The current ethical conversation in environmental humanities hangs on apprehending consequences, including crisis on a scale of species extinction (our own and others’), climate disaster, and intergenerational responsibility. Although environmental humanities would not accept the nonverifiable religious claims of a Quranic system (not even the academic study of religion would do that), and it should not on its own terms, nevertheless, it attempts to match scale in its order of ethical apprehensions of environmental futures.
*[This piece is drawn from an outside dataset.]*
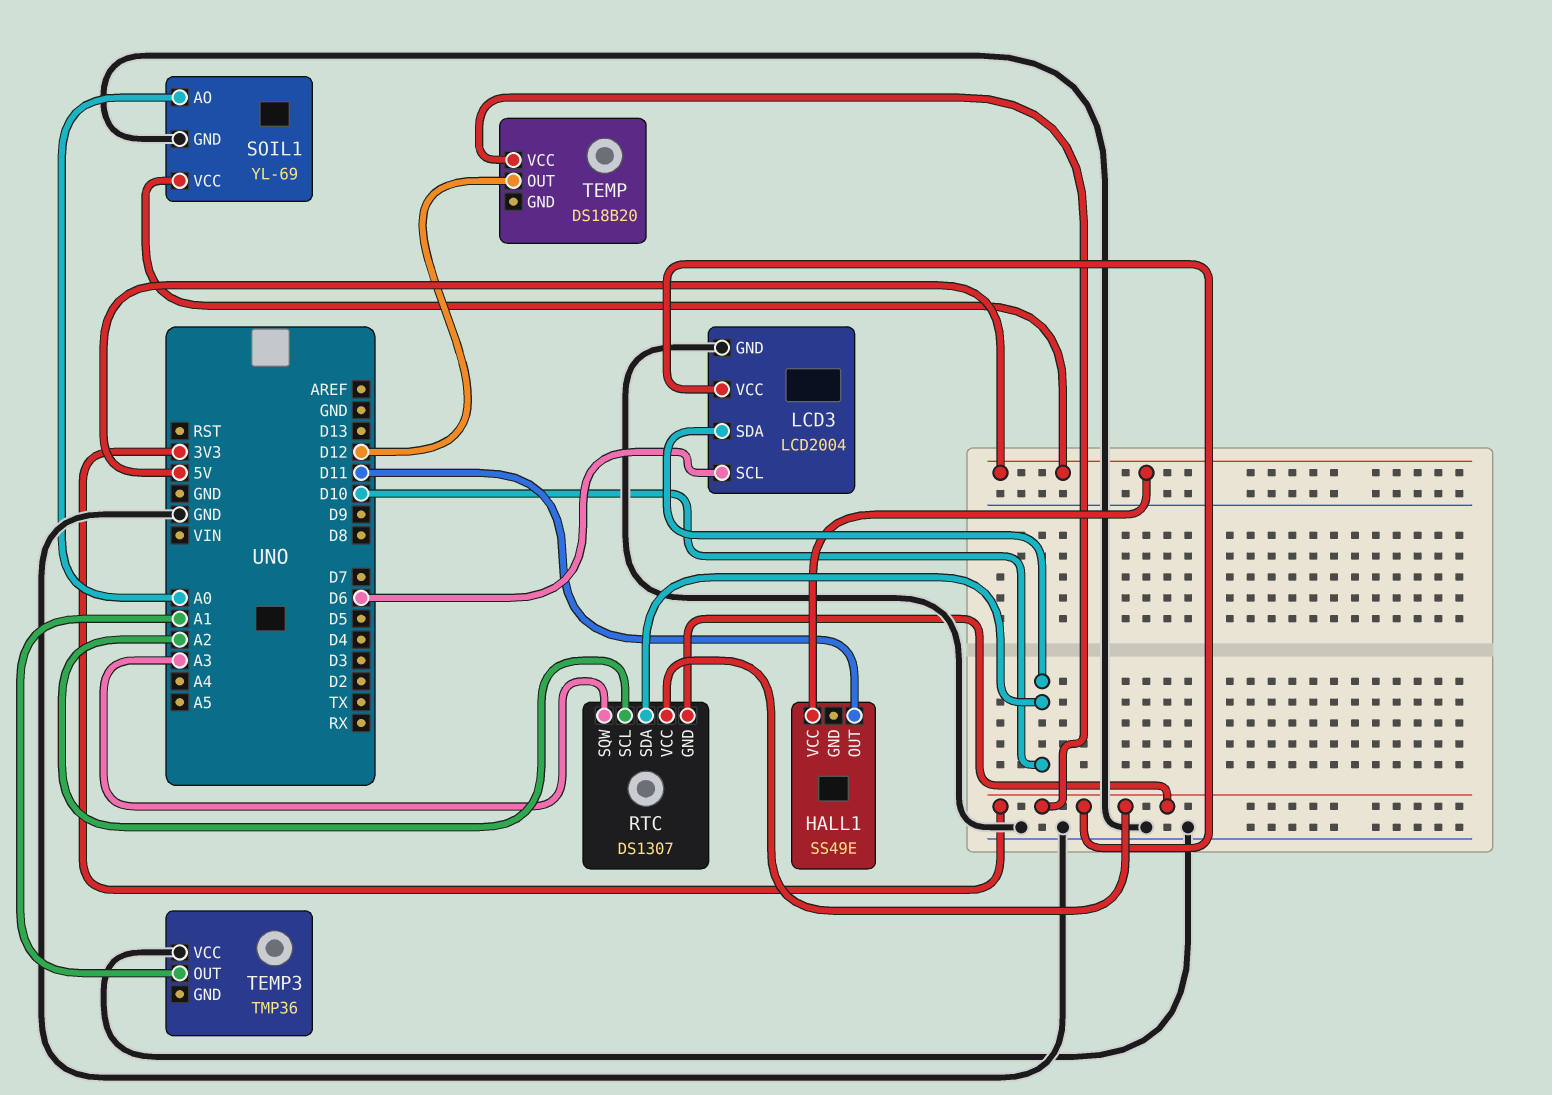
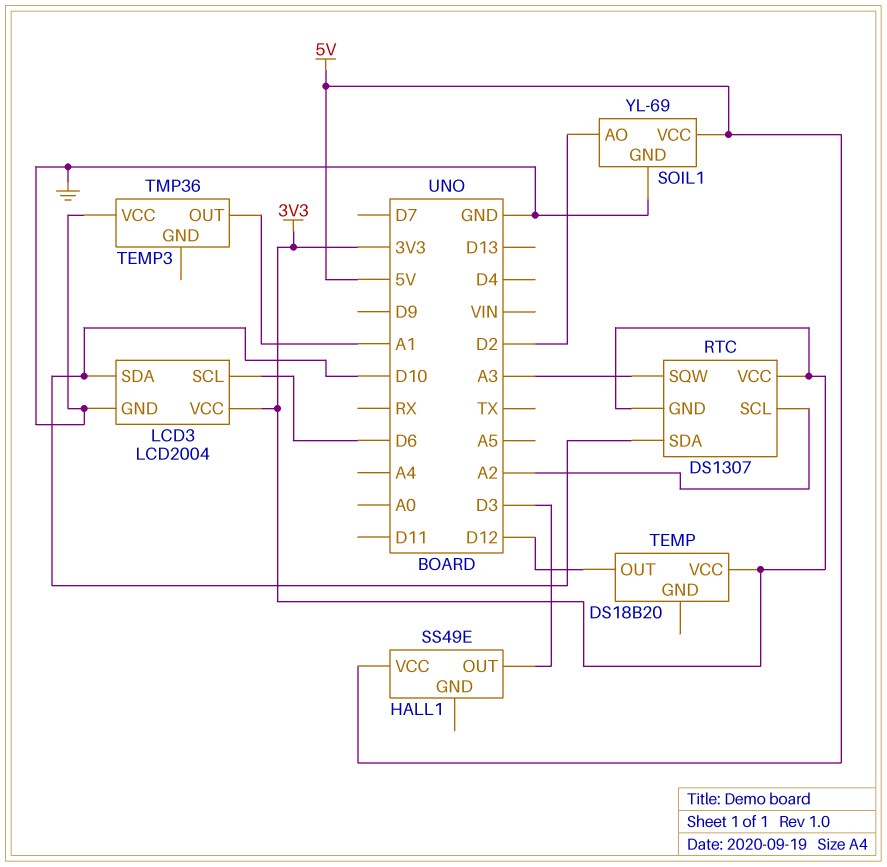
HALL1 pin OUT: D11 -> D3
SOIL1 pin AO: A0 -> D2

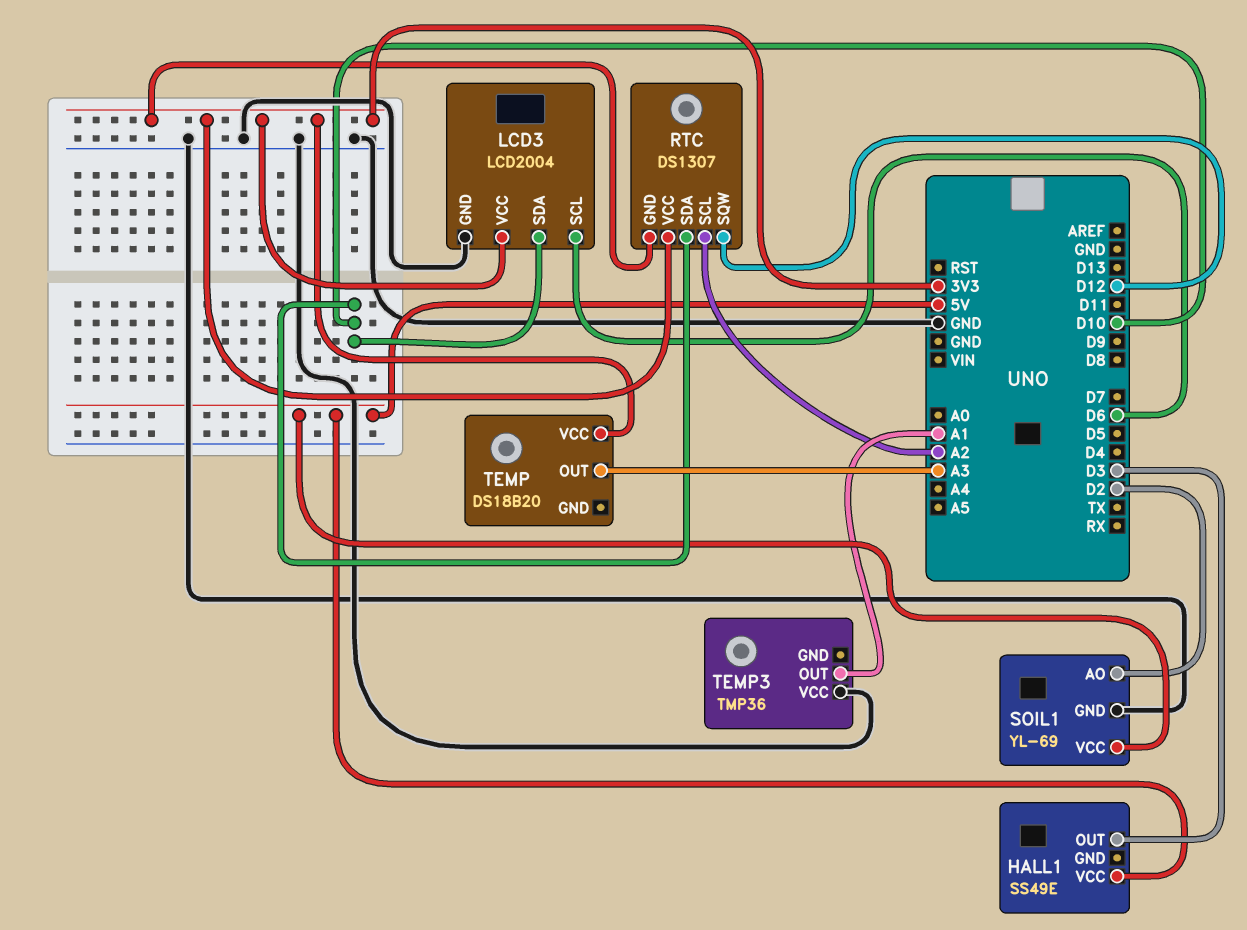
RTC pin SQW: A3 -> D12
TEMP pin OUT: D12 -> A3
What is a reasonable, decolonial way to deal with the end of the world as a scale of environmental justice? Environmental ethics in the white-settler tradition of the United States and elsewhere is only now catching up to what has already long been known among members of Indigenous communities and persons of color in North America. In A Billion Black Anthropocenes or None, Yusoff writes that “the world has to end” to move forward, for example. Indigenous environmental philosophy of this hemisphere, as with Danowski and de Castro or Kyle Whyte when considering traditional ecological knowledges, suggests that in respect to Indigenous lifeways, the world ended a long time ago in more than just the sense of true stories of cosmological prophecy. At the same time, the environmental crisis imagined as apocalypse also functions as a real, mythic and metaphoric language for a white world’s transformation on its own scale. Muslims attest that there are even more consequential and relational worlds to come with respect to immanent scales of justice. These, too, represent the most imminent of urgent, environmental frames.